#### [Information shown]
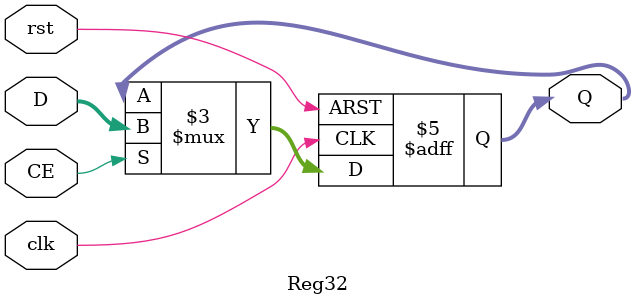
<source format=v>
`timescale 1ns / 1ps


module Reg32(
    input clk,
    input rst,
    input CE,
    input [31:0] D,
    output reg [31:0] Q
    );

always @(posedge clk or posedge rst) begin
    if (rst==1) Q <= 0;
    else if (CE) Q <= D;
end

endmodule

</source>
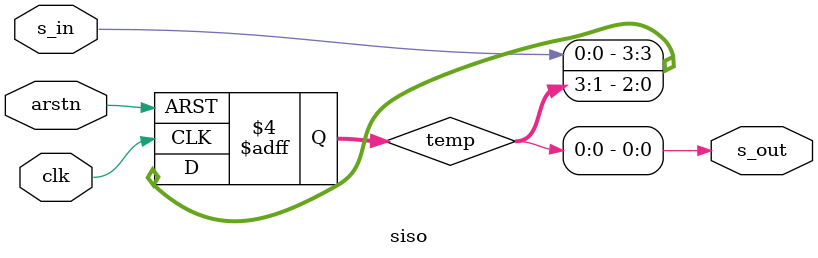
<source format=v>
module siso #(parameter width = 4) (input s_in,clk,arstn,output s_out);
  reg [width-1:0] temp;
  always @(posedge clk,negedge arstn)begin
    if(!arstn)
      temp<=0;
    else begin
      temp <= temp >> 1;
      temp[3] <= s_in;
    end
  end
 assign s_out = temp[0];
endmodule

</source>
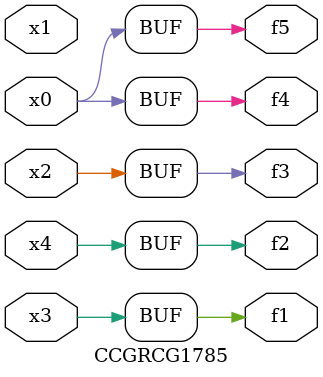
<source format=v>
module CCGRCG1785(
	input x0, x1, x2, x3, x4,
	output f1, f2, f3, f4, f5
);
	assign f1 = x3;
	assign f2 = x4;
	assign f3 = x2;
	assign f4 = x0;
	assign f5 = x0;
endmodule

</source>
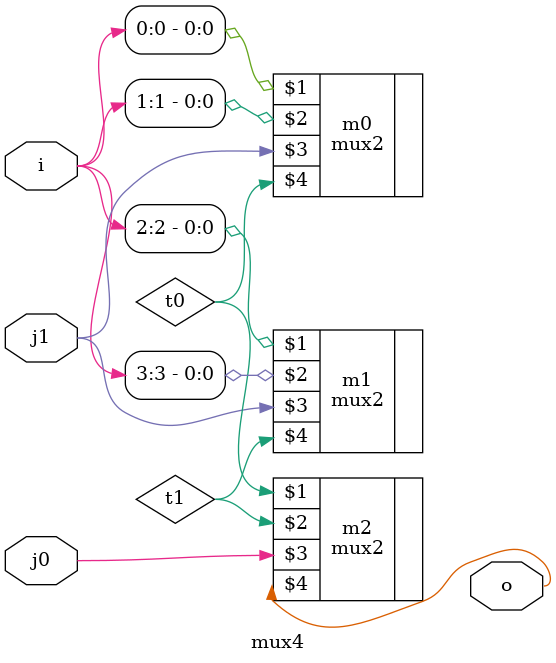
<source format=v>
module mux4 (input wire [0:3] i, input wire j1, j0, output wire o);
  wire  t0, t1;
  mux2 m0 (i[0], i[1], j1, t0);
  mux2 m1 (i[2], i[3], j1, t1);
  mux2 m2 (t0, t1, j0, o);
endmodule

</source>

#### [Action item]
Pull every line with the string "output" from the data above.

#### [Answer section]
    output reg [31:0] Q
module siso #(parameter width = 4) (input s_in,clk,arstn,output s_out);
	output f1, f2, f3, f4, f5
module mux4 (input wire [0:3] i, input wire j1, j0, output wire o);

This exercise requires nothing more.